- TASK A:
Can you write out, unchanged, the lines of the records that start with the line containing "What is the sum" and go on through the line containing "What is the smallest value displayed?"?

-- EXERCISE PASSAGE follows --

Musicians, writers, filmmakers, artists, and other creative professionals invariably come to a point where they share drafts of their work with colleagues. You play a draft of a song for your roommate, share a draft of your novel with a trusted first-reader, show the first cut of your film to your creative partner, share a design with a client.

Then you brace yourself for their reactions.

And when early reviewers give you “notes” or other constructive feedback on your work-in-progress, they don’t typically just tell you what’s wrong. Often a reviewer will also tell you how they think you should fix the problem they identified. They tell you how they would fix it.

This is a vulnerable moment for the nascent creative seed that you have been cultivating. Critical feedback has the potential to blast the seed right out of the ground, disintegrate it, and scatter its torn fragments to the winds. To avoid this, you need an approach to receiving critical feedback.

Author Neil Gaiman (Coraline, The Graveyard Book, and many others) has shared how he does it. It’s a two-part truth that you should keep in front of you at all times:

When someone critiques your work, the critique is always right. But the solution they suggest to fix it is almost always wrong.

-- EXERCISE PASSAGE concluded --
-- INPUT FOR THIS TASK follows --

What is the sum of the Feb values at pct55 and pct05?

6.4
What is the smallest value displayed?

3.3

-- INPUT FOR THIS TASK concluded --
-- INPUT FOR THIS TASK follows --

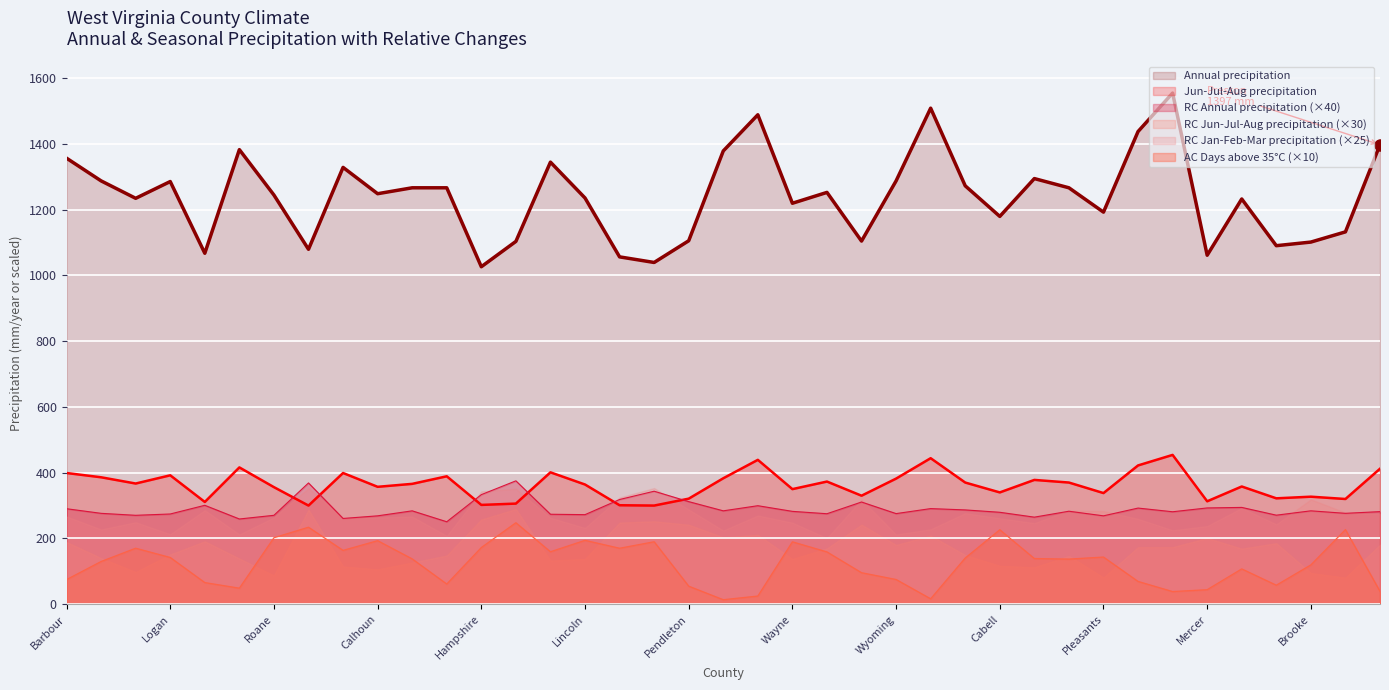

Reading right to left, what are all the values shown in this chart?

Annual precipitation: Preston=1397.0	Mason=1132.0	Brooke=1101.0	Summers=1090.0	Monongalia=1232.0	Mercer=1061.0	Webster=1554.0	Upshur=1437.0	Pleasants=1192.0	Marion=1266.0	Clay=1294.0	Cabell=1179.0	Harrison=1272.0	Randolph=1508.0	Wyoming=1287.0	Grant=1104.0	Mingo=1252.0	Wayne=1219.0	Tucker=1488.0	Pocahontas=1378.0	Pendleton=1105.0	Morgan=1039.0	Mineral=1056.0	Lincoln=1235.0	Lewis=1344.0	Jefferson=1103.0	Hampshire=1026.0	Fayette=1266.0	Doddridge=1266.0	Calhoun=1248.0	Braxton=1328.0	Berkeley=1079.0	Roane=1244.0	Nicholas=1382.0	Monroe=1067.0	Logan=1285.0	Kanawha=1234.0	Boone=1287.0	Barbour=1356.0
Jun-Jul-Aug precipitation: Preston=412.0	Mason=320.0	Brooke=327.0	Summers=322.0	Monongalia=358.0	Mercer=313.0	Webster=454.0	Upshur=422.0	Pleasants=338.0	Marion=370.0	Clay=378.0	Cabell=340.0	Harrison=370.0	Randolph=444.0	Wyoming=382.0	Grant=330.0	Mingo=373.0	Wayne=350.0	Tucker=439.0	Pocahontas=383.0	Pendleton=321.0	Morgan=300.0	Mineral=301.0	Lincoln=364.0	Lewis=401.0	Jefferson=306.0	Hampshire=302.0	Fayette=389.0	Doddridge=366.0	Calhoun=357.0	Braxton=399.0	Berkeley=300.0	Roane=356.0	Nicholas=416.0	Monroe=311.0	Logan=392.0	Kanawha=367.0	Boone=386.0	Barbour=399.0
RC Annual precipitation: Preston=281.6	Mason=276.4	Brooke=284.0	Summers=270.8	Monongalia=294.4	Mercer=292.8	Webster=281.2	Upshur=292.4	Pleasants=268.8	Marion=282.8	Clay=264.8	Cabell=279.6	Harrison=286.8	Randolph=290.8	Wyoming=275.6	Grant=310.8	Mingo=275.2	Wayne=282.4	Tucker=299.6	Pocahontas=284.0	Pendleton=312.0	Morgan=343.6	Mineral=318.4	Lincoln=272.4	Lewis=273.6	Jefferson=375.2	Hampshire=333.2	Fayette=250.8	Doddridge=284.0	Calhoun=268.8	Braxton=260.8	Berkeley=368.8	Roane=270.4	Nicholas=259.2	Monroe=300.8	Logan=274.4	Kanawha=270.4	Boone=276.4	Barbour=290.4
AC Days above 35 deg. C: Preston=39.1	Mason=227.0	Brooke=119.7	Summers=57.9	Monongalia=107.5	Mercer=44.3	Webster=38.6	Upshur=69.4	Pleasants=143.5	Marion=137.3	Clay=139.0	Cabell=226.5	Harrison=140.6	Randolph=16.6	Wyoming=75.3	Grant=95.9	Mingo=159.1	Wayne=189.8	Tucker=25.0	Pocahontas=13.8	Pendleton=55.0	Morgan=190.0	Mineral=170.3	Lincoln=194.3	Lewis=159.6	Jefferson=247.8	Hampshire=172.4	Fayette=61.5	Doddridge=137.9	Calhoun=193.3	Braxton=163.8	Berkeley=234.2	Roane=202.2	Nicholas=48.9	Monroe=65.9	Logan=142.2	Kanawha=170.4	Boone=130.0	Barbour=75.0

-- INPUT FOR THIS TASK concluded --

- TASK B:
In the passage on critical feedback, could you rewrite the part starting with "Musicians, writers, filmmakers, artists, and" and going on through "would fix it.", replacing "roommate" with "neighbor"?

- ANSWER BOX A:
What is the sum of the Feb values at pct55 and pct05?

6.4
What is the smallest value displayed?

- ANSWER BOX B:
Musicians, writers, filmmakers, artists, and other creative professionals invariably come to a point where they share drafts of their work with colleagues. You play a draft of a song for your neighbor, share a draft of your novel with a trusted first-reader, show the first cut of your film to your creative partner, share a design with a client.

Then you brace yourself for their reactions.

And when early reviewers give you “notes” or other constructive feedback on your work-in-progress, they don’t typically just tell you what’s wrong. Often a reviewer will also tell you how they think you should fix the problem they identified. They tell you how they would fix it.